Di negara berkembang dimana negara itu sedang membangun infrastrukturnya
seperti membangun dam, irigasi, jalan raya, pembangunan jembatan, pembangkit
tenaga listrik, pembangunan rel kereta api, pelabuhan, pangkalan udara,
pemberantasan hama, pabrik bibit, pabrik pupuk, bangunan sekolah, hotel, sarana
kesehatan, peternakan, pabrik semen, proyek keluarga berencana, pembangunan rumah
sakit, perbaikan institusi, perencanaan pembangunan nasional dll, semuanya itu
tidak lepas dari bisnis pembangunan mereka yang dikelola oleh Bank Dunia, IMF
dan berbagai lembaga keuangan internasional lainnya seperti ODA (Official
Development Assistance) yang dananya berasal dari kurang lebih 18 negara
maju (Hancock, 2005:94).
Salah satu contoh, dalam pelaksanaan
pembangunan pertanian di negara berkembang, FAO melibatkan diri secara langsung
dengan memberikan bantuan tenaga ahli, mengembangkan pendidikan dan pelatihan,
mengembangkan dan mempraktekkan teknologi baru di bidang pertanian. Hampir
semua lembaga internasional merupakan alatnya kapitalisme neoliberal.

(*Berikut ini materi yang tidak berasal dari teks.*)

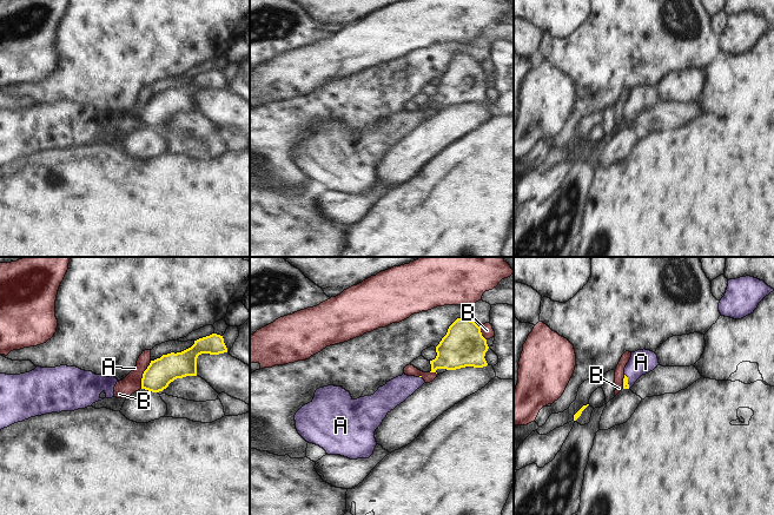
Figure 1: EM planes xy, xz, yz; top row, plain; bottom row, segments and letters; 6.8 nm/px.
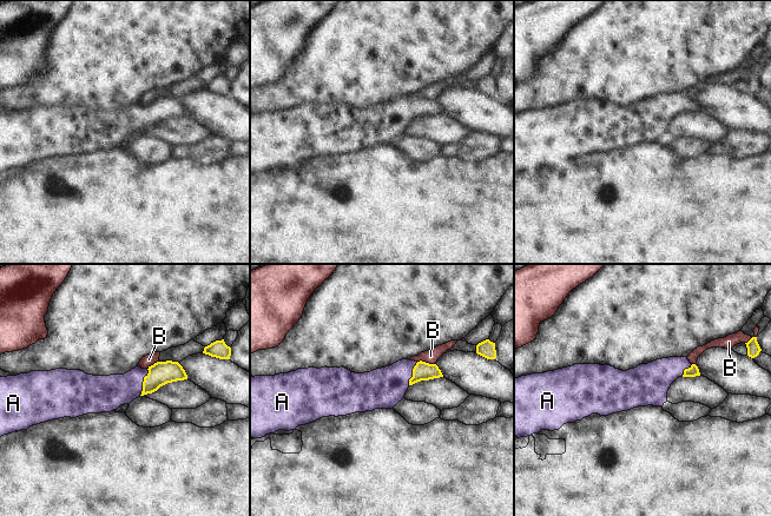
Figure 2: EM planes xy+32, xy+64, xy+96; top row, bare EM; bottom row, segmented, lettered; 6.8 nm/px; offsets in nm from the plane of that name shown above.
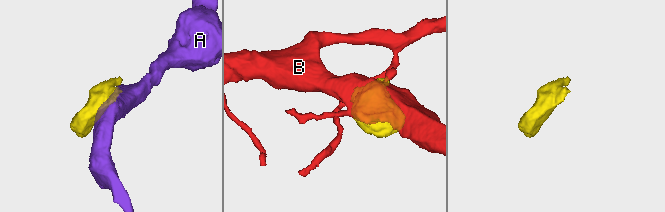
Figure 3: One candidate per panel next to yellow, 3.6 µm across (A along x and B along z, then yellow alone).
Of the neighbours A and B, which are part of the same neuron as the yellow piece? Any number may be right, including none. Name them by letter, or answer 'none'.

Organisasi internasional seperti ini memiliki kuasa yang sering kali membuat
negara berkembang tidakberdaya. Mereka melakukan kontrol, jika dibantah maka
solidaritas lembaga-lembaga internasional ini segera menghukum pembangkangan
mereka. Ketika Amerika Serikat memerintahkan bahwa negara berkembang harus
menghapus berbagai subsidi yang berlebihan, meniadakan pembatasan-pembatasan
perdagangan maka negara maju lainnya seperti Perancis, Jerman, Jepang dan
Italia juga akan meneriakkan suara yang sama. Negara negara ini akan mengikuti
kepemimpinan Bank Dunia dan IMF. Jika ada negara berkembang yang menentang
kebijakan baru mereka maka keduanya akan melakukan penekanan yang sama.
Demikian juga lembaga keuangan lainnya juga akan melakukan tekanan yang sama
termasuk negara-negara kaya (Chosssudovsky, 2003:103, Hancock, 2005: 93-131,)
Oleh sebab itu, sebagai salah satu contoh, pembangunan pertanian di
Indonesia yang dikenal dengan Revolusi Hijau, sejak awal pembangunan itu
dimulai telah dikawal oleh FAO, baik secara konseptual maupun teknis.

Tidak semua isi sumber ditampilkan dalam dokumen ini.